Obama has asked Congress for $500 million to train as many as 5,000 rebel fighters over the next year, using US special forces instead of CIA officers. The plan got a boost this week with Saudi Arabia offering to host the training.

But US lawmakers have been less than enthusiastic, complaining Obama has failed to explain exactly what the plan will involve.

- Islamist or opportunistic -

Senators also insist the US government must find secular-minded rebels to back, though experts who monitor the Syrian conflict say the debate in the United States is "naive."

The issue "is not being discussed at a realistic level," said Aron Lund, editor of Syria in Crisis, a report published by the US-based Carnegie Endowment for International Peace.

"Most of the insurgency is either opportunistic or Islamist to some extent," he told AFP.

The United States will likely have to demonstrate a pragmatic approach, as it has in the past in Iraq, and accept that it will have to work with rebels with an Islamist bent, according to Lund.

If Washington manages to build a small but well-trained rebel force, backed by US air strikes, it could have a significant effect in Syria, especially over time if the group scores battlefield successes.

"A small group with air support can be quite powerful," Lund said.

US officials say their first challenge is vetting recruits to ensure the program does not backfire and end up delivering weapons to anti-Western extremists or even to IS itself.

Dating back to Vietnam, US attempts to construct professional armies often have faltered, usually because the local leaders see the military as a means of holding on to power rather than defending the country, experts say.

The most recent failure occurred only a few months ago in Iraq, where a massive training effort ended with army divisions throwing down their weapons in a humiliating rout by IS militants.

The outcome, after $24 billion worth of training, came as a crushing disappointment to the US military, but most senior officers blamed the sectarian agenda of former prime minister Nuri al-Maliki, who they say appointed political hacks instead of qualified officers.

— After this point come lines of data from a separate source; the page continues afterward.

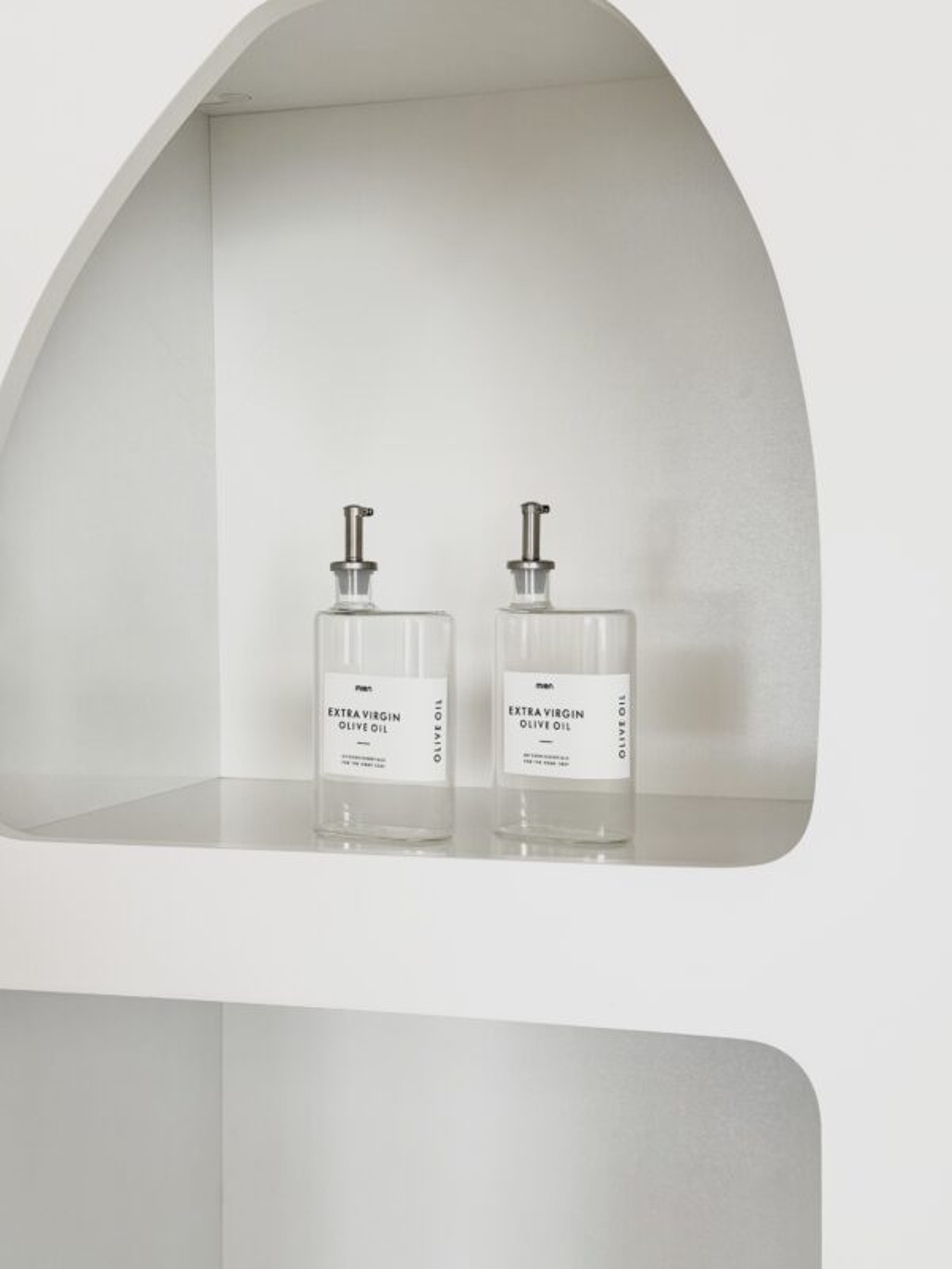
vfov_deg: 39.7
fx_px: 1760
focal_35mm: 48
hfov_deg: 30.3
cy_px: 634
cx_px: 476
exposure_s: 1/122
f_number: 1.78
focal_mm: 6.76
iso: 64
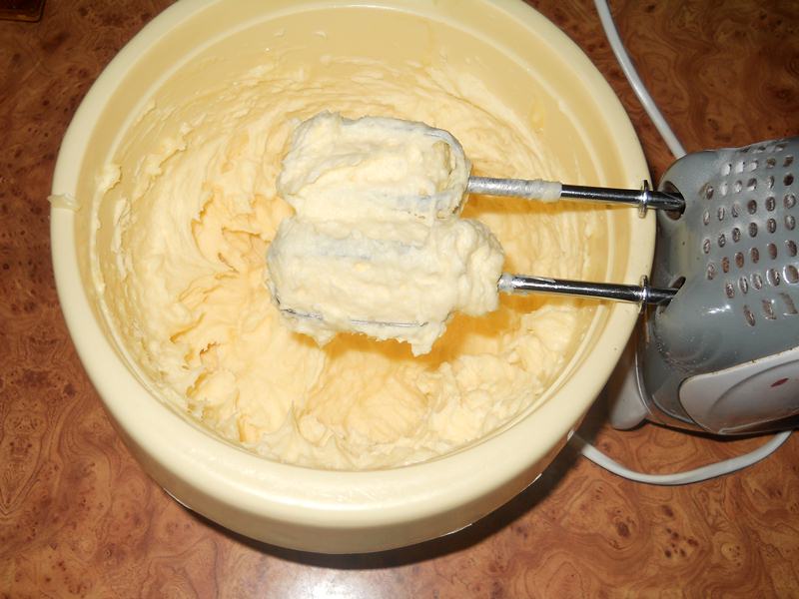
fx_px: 946
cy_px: 300
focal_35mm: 41
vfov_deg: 35.1
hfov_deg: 45.8
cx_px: 400
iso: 80
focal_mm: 6.72
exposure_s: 1/30
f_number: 3.1
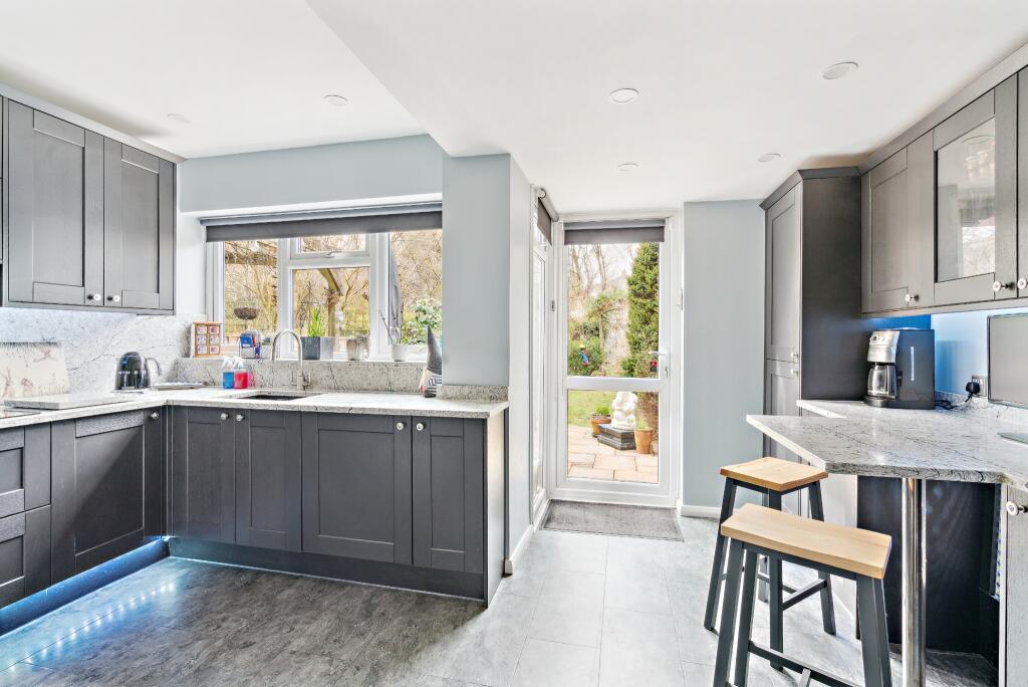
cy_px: 344
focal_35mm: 16
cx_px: 514
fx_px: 457
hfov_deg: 96.7
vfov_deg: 73.8
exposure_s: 1/10
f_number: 8
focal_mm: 16
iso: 640
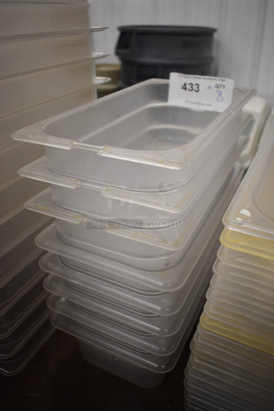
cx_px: 137
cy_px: 206
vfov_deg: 61.9
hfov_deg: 43.7
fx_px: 342
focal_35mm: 30
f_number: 3.5
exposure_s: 1/125
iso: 1250
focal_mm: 20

"The idea was to create an army that was reflective of the Iraqi society and that model broke down after the Iraqis took command of their own forces and the units started to become aligned in a sectarian manner," said Paul Eaton, a retired US major general who led training efforts in Iraq ten years ago.

- High hopes for new Iraqi government -

With Maliki now out of office, Washington hopes a new government in Baghdad will back an army that represents the whole country's population, including the Sunni community that became alienated under Shiite rule.

"The difference is now we have a new government, a government that has publicly proclaimed a desire to be much more inclusive and responsible," Pentagon press secretary Rear Admiral John Kirby said Thursday.

There are, however, frequent reminders of the Iraqi army's defeats.

Daily updates on the results of US air strikes in Iraq show how American aircraft are regularly blowing up Humvees and other US-made equipment, which was seized by the jihadists in the wake of the Iraqi troops' retreat.